The basic premise is this: After WWII, a combat nurse (Claire) and her husband travel on holiday to Scotland to do a little bonding after a long separation. They stumble upon a miniature Stonehenge-type place, where Claire touches a particular stone and is sucked back in time. To 1743, to be exact. She finds herself in the middle of MacKenzie clan territory, where she meets the dashing (and virile, we find out later!) Jamie Fraser. With Jamie, she faces innumerable dangers and drudgery typical to the era...British soldiers who are hunting Jamie for crimes he did not commit, townspeople that want to hang and burn Claire for suspected witchery, disease and infection, clan leaders with hidden agendas, jealous nubile wenches that want Jamie for their own, the lack of hot baths, etc. The biggest threat, however, is the evil, psychotic Jack Randall (who is actually an ancestor of Claire's husband) who only lives to torture, maim and sodomize anyone that crosses him. Beyond all of this drama, Claire finds the love of her life in Jamie. I'm not sure I could find another book that better portrays such a sweeping, epic love story such as this.
This is a very long book, and the time-traveling scenario initially seemed a bit goofy. There were plenty of reasons for me to walk away from this reading challenge, but I am so glad I did not.
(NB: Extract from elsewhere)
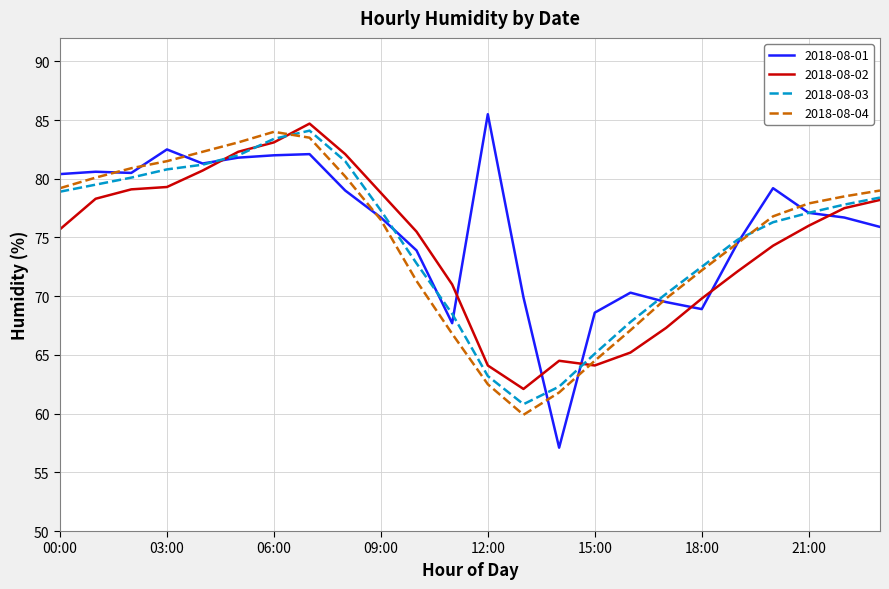

How many lines are shown in the chart?

4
The author does an excellent job of using Claire's practical, no-nonsense, ball-busting personality to allow us practical, no-nonsense ball-busting readers to believe in the time travel premise. She is my kinda gal. She doesn't take any crap from anyone, she applies her nursing knowledge to the use of herbs to help heal others, and by the end of the book, the girl starts to leave behind a body count (wolves AND bad guys). Jamie is also quite a treat. He's a man's man, big and strong, but emotionally open and sometimes vulnerable, and has an insane libido. Yeah baby! The writing is pretty close to real-time, so you feel you have lived the last year with these two. Throughout most of the book, you will get your share of Jamie saves Claire, Claire saves Jamie, a couple of times over. But as the book draws to a close, Claire starts to pursue her faith and religion that she lost in her childhood. Serenely, she reaches out for answers to haunting, theological questions relating to Jamie's likely death, her husband who lives in 1945, and what she should do with the knowledge of the future. The writing comes close to poetic.
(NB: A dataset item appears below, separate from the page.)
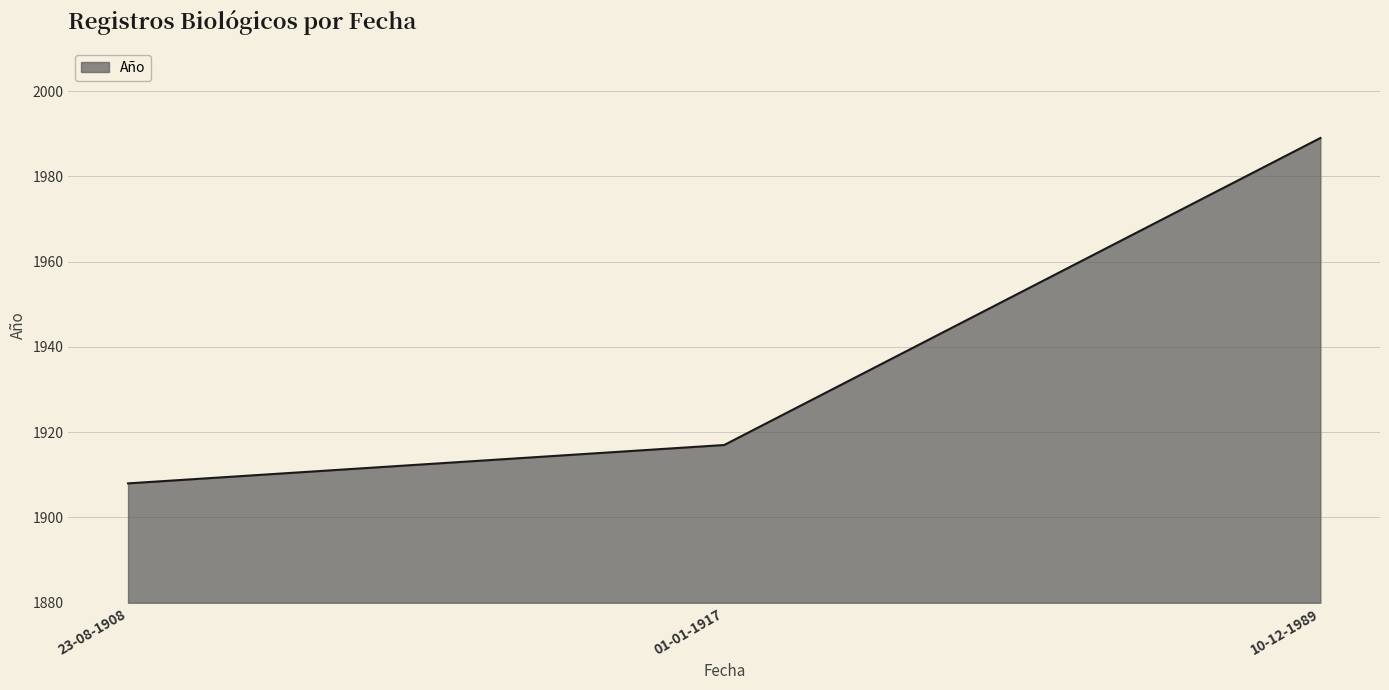

Does the chart have visible grid lines?

Yes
I feel relieved that I have the whole series in front of me to explore. No waiting (except that I am actually still waiting for the library to deliver the next set of discs!!). If I had to wait for the author to crank out book #2, I would lose my mind. And exploring I will do, as there are I believe a couple hundred more discs to listen to. Also, a note about listening to this book via audio. I had a blast listening to the narrator, Davina Porter. She has a lovely accent, she is spirited and lively. I have a hard time finding enough moments in the day to sit down and read a hard book, and with almost 900 pages, I think this was the way for me to go. Aye, bonny book!